▸ **WORK TO COMPLETE**: Pull every line containing the word "linejoin" from the records.

▸ **EXCERPTED DATA**:
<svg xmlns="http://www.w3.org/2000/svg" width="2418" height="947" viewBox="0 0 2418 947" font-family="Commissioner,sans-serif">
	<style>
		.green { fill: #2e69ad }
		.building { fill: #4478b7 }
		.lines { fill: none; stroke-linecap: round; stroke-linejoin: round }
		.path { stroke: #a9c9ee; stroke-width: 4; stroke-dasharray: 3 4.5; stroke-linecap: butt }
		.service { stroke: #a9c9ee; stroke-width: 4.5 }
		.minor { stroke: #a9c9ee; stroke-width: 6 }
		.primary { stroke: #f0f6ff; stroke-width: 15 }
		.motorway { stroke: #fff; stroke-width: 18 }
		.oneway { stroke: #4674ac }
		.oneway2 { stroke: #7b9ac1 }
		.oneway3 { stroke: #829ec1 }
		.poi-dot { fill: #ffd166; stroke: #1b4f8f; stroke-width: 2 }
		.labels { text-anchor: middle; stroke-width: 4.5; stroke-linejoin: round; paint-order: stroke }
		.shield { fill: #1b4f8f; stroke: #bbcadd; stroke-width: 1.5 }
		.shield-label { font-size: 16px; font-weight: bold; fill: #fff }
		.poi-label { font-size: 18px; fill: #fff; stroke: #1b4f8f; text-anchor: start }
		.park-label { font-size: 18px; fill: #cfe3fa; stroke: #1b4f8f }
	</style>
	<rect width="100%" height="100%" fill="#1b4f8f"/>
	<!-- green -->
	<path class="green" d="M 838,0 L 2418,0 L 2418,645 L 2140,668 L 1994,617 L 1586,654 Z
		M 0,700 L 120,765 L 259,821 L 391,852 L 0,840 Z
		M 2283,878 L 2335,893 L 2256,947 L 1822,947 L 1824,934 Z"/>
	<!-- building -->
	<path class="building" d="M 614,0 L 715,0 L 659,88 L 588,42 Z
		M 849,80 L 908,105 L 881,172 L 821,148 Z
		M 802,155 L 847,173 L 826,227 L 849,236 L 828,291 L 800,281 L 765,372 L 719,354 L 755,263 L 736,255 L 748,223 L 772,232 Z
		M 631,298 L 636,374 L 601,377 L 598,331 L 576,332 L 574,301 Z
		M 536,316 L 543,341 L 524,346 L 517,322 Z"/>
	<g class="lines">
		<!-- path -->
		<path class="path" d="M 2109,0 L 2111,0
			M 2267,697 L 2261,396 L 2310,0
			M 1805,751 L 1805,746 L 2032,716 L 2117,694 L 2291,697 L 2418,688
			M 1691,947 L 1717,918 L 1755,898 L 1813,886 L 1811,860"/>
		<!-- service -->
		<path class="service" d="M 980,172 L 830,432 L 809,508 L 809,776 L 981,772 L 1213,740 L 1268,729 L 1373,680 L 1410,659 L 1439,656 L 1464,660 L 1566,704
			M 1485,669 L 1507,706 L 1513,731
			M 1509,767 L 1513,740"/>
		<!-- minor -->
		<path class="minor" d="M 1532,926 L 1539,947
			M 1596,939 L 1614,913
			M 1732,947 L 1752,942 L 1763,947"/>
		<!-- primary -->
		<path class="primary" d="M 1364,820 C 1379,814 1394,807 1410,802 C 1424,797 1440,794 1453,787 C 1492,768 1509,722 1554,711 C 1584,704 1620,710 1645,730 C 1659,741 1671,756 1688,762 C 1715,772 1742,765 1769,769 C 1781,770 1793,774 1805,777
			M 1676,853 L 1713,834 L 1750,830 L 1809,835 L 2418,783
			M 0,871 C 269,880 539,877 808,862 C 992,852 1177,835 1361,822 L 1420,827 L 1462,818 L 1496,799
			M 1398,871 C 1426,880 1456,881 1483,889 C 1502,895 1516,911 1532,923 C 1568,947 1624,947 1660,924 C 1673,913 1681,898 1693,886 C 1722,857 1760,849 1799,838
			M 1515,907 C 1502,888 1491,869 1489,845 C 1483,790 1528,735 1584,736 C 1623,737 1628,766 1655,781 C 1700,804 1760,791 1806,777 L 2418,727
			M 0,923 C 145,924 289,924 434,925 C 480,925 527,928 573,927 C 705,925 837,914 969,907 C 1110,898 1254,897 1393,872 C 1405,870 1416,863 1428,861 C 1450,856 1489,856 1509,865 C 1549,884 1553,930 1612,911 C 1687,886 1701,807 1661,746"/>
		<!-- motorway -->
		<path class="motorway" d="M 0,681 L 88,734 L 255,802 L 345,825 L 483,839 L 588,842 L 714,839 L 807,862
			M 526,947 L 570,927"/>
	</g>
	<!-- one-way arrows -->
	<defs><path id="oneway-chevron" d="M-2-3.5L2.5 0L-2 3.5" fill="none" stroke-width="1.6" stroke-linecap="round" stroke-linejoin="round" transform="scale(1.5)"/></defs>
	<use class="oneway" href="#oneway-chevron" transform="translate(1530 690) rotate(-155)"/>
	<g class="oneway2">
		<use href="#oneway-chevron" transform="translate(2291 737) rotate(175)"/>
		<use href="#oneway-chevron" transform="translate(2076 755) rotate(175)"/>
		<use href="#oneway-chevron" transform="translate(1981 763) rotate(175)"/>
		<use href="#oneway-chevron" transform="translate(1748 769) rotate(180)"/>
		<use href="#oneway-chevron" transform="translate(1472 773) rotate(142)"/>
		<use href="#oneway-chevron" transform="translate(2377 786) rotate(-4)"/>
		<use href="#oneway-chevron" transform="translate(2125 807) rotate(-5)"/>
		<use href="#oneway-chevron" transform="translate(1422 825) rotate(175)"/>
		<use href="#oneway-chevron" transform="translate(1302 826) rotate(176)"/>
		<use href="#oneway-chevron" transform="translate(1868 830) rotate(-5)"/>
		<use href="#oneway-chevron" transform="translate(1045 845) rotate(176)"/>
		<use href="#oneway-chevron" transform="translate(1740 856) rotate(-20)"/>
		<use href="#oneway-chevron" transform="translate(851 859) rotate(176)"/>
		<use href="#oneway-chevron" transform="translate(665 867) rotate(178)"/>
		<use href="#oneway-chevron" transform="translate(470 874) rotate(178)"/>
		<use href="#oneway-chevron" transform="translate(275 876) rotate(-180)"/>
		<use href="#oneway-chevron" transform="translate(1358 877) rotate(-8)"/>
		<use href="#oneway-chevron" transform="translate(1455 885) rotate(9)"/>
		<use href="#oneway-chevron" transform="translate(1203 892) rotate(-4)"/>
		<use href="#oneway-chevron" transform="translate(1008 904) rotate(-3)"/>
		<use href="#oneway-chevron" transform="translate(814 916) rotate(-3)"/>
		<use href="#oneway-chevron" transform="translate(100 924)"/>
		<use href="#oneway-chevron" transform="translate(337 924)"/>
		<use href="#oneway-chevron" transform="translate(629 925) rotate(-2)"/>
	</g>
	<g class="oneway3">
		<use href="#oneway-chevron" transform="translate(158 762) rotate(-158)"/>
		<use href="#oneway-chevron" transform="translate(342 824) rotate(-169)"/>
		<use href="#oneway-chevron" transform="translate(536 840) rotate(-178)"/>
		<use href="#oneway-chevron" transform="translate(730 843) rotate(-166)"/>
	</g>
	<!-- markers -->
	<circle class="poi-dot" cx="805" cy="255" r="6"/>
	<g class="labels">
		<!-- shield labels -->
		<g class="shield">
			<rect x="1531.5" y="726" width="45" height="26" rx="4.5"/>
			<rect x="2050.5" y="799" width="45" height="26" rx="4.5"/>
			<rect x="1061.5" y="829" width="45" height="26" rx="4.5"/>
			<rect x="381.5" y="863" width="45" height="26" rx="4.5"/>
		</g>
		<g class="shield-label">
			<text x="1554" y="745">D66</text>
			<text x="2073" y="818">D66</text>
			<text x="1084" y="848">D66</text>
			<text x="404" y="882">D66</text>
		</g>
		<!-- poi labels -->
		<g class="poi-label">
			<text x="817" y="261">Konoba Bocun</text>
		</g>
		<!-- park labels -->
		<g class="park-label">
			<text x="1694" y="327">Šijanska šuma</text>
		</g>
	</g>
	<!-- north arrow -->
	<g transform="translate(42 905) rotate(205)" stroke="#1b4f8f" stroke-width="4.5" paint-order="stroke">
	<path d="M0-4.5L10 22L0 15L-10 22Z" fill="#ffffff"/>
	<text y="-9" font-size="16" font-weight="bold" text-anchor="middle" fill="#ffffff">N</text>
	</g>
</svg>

▸ **TASK OUTPUT**:
		.lines { fill: none; stroke-linecap: round; stroke-linejoin: round }
		.labels { text-anchor: middle; stroke-width: 4.5; stroke-linejoin: round; paint-order: stroke }
	<defs><path id="oneway-chevron" d="M-2-3.5L2.5 0L-2 3.5" fill="none" stroke-width="1.6" stroke-linecap="round" stroke-linejoin="round" transform="scale(1.5)"/></defs>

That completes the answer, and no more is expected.